━━━ THE DATA

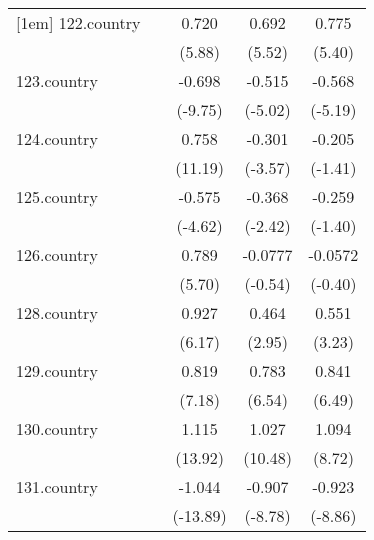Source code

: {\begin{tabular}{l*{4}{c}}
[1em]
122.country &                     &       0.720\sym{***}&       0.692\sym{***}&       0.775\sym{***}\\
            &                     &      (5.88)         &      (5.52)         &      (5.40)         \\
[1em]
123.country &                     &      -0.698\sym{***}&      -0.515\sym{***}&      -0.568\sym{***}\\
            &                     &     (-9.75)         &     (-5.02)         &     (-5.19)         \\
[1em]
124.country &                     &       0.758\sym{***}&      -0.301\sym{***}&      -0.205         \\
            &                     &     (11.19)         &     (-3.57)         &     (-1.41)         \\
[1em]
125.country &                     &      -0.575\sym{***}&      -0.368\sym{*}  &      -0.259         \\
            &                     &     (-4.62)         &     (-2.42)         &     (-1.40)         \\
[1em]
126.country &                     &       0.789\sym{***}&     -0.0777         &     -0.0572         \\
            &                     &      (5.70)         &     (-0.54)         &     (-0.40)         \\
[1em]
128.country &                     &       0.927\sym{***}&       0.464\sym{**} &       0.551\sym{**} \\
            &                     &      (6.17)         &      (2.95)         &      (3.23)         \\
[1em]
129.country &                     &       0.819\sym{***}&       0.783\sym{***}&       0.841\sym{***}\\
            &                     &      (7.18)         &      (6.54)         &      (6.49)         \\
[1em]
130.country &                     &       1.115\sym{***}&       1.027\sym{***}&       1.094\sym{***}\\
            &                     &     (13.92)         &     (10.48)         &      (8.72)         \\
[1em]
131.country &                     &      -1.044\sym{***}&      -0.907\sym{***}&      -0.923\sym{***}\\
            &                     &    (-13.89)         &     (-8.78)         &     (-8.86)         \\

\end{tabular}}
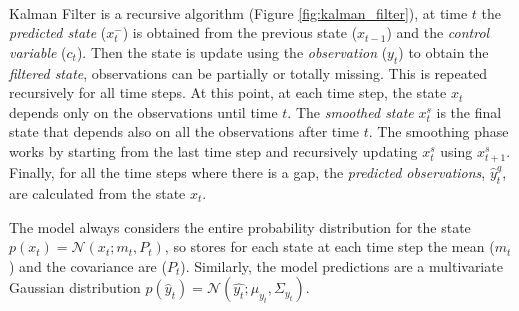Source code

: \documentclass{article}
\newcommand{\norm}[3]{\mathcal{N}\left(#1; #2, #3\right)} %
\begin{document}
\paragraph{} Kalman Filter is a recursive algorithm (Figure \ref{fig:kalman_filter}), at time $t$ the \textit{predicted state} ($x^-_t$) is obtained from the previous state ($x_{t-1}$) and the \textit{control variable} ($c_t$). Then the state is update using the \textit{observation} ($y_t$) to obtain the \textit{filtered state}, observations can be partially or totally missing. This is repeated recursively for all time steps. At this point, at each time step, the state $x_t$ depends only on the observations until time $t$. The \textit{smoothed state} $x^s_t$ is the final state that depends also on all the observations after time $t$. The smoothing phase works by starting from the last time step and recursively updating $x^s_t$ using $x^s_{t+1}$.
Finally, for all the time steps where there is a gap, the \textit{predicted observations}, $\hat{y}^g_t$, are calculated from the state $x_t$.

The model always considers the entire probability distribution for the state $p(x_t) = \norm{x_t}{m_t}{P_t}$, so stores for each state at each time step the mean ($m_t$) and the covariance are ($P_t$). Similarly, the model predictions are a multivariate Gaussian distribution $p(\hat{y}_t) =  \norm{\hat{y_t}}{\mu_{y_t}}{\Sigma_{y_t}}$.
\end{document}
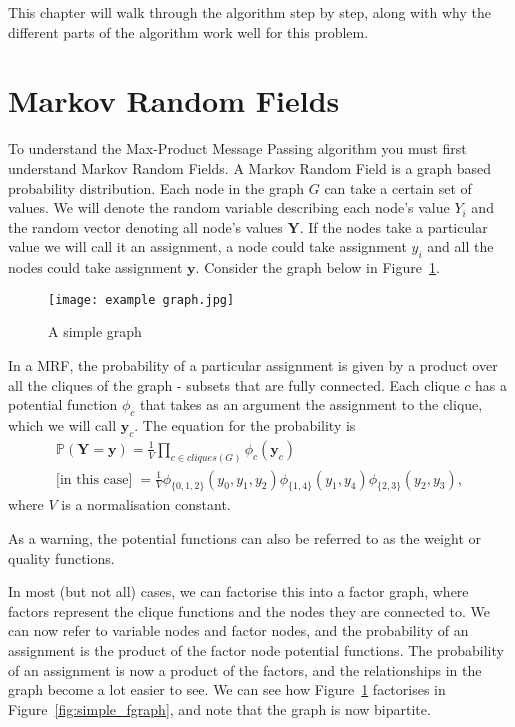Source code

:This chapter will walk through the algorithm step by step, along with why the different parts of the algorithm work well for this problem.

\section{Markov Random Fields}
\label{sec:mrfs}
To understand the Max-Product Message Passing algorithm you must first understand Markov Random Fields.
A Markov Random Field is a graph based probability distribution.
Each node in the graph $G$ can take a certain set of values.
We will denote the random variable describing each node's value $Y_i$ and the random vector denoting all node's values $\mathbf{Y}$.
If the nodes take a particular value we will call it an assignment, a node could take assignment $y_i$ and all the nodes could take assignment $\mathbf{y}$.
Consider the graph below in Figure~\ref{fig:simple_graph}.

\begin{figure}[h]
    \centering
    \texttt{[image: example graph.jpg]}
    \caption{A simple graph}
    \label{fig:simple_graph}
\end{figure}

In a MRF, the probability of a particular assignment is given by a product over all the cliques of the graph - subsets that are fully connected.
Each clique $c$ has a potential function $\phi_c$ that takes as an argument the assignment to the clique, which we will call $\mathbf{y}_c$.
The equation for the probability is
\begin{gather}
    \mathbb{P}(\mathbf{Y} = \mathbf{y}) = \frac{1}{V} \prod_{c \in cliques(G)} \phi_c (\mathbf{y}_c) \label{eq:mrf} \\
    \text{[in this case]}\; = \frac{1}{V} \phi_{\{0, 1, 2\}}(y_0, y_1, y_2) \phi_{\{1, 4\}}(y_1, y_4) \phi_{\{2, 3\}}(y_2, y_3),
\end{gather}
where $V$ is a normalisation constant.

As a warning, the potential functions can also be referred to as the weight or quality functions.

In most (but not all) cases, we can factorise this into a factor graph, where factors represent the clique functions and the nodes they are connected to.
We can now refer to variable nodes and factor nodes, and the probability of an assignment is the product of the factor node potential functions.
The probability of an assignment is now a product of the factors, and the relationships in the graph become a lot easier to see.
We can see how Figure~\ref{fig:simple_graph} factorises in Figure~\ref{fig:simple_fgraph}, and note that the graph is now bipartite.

━━━━━━

Go through the entries. Report every line that contains the word "connected".

In a MRF, the probability of a particular assignment is given by a product over all the cliques of the graph - subsets that are fully connected.
In most (but not all) cases, we can factorise this into a factor graph, where factors represent the clique functions and the nodes they are connected to.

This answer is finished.